These are the key concepts you need to understand to accurately answer the question.

Understanding Pressure
Pressure is a concept that helps us understand how force is applied over a specific area. In the context of fluids like water, pressure depends on how deep the fluid is. This is because the weight of the water above pushes downwards, increasing the amount of force at greater depths. The formula for hydrostatic pressure is given by:
  • \( P = \rho g h \)
Here, \( P \) is the pressure, \( \rho \) is the density of the liquid (for water, it is 1000 kg/m³), \( g \) is the acceleration due to gravity (approximately 9.81 m/s²), and \( h \) is the depth of the liquid.
Using this formula, one can calculate how much pressure is exerted at a particular depth within the aquarium by simply multiplying these values together.
Thus, as the depth of the water increases, so does the pressure. This increase in pressure leads directly to an increase in the force applied on the walls of the aquarium.
Role of Integration in Calculating Force
Integration is a powerful mathematical tool used to calculate total values such as force when they change with respect to another variable, like depth.
In our problem, we use integration to find the total force on the aquarium wall at different water depths. The force exerted by the water at any particular point depends on the pressure, which changes with depth.

(Stored data entries)
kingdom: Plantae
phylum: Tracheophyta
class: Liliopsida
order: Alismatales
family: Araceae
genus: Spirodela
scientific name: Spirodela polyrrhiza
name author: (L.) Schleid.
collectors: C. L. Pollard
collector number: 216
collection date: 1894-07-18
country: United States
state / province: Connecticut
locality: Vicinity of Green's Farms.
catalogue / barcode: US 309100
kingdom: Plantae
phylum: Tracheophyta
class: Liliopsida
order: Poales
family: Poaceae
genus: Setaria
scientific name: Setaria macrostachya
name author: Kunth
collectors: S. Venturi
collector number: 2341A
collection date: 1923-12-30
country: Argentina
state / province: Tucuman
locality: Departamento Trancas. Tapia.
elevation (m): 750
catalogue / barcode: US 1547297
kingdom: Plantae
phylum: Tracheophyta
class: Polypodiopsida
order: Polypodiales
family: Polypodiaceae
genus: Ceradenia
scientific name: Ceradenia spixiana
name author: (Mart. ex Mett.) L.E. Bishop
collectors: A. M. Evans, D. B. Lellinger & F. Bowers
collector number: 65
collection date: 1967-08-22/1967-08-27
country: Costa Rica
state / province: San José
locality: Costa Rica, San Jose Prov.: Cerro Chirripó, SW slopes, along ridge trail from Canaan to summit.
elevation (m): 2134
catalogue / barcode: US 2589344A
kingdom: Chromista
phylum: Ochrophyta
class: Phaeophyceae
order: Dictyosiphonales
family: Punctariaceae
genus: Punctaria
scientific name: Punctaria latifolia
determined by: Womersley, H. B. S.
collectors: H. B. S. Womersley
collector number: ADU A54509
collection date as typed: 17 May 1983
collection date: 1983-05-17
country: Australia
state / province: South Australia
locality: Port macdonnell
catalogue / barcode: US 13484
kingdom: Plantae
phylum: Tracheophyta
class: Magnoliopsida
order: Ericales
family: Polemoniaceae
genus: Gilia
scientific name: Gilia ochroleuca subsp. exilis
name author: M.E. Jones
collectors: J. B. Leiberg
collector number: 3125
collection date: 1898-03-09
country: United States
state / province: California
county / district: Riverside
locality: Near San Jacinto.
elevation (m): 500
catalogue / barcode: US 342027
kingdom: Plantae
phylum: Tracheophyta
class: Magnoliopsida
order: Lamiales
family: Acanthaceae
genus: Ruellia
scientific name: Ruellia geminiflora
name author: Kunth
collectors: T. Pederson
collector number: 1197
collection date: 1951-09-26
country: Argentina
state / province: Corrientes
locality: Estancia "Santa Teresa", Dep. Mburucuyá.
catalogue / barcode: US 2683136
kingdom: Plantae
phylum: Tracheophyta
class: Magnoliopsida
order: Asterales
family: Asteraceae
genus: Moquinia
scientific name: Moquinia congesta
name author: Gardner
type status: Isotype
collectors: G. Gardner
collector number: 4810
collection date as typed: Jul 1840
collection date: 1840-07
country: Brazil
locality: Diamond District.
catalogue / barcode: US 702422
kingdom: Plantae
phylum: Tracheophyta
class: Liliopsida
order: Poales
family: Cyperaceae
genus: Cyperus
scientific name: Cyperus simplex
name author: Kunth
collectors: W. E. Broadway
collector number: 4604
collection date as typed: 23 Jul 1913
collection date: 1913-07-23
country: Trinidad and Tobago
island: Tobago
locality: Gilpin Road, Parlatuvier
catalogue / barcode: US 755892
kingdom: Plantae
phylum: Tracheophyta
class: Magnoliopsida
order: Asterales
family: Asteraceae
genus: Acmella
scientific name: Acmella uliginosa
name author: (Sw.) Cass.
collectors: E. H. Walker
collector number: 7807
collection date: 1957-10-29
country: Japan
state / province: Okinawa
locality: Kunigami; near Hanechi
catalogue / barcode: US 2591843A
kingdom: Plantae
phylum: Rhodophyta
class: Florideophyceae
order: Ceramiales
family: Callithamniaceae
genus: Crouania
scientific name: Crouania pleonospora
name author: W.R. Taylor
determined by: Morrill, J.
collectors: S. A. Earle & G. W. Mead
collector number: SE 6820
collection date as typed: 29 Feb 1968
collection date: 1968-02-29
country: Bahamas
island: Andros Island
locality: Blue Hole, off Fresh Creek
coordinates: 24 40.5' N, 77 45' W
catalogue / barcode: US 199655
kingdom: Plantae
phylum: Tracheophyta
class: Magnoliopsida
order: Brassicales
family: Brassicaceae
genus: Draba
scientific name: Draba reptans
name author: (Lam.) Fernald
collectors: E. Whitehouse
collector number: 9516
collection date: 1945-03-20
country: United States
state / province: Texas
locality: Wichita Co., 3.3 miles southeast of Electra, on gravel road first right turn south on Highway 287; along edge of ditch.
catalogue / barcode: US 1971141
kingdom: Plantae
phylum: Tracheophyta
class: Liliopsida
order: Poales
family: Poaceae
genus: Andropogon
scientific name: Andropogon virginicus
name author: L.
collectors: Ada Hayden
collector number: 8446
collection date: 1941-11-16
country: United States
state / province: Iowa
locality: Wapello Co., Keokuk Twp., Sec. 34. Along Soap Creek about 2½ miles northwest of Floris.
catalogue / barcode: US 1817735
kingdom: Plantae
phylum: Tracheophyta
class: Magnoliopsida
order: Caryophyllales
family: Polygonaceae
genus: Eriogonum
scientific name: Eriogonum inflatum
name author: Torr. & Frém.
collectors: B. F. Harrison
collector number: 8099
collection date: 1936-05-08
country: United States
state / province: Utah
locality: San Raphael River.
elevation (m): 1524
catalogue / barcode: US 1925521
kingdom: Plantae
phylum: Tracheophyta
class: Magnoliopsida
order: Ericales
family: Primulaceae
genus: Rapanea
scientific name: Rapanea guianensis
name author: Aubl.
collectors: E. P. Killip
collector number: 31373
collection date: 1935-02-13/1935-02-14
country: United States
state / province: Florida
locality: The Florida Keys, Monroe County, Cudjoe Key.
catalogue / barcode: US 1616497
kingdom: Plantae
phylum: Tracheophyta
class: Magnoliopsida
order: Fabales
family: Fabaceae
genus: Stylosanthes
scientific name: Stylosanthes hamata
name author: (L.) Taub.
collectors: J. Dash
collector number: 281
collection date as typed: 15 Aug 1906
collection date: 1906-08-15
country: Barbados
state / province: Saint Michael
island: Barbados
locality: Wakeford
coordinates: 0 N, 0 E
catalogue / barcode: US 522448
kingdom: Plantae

● **Short problem**:
What symbols appear in the hydrostatic pressure formula in the passage on fluid pressure, and what does the passage say each one stands for?

● **Exercise result**:
- \( P \): the pressure
- \( \rho \): the density of the liquid (for water, 1000 kg/m³)
- \( g \): the acceleration due to gravity (approximately 9.81 m/s²)
- \( h \): the depth of the liquid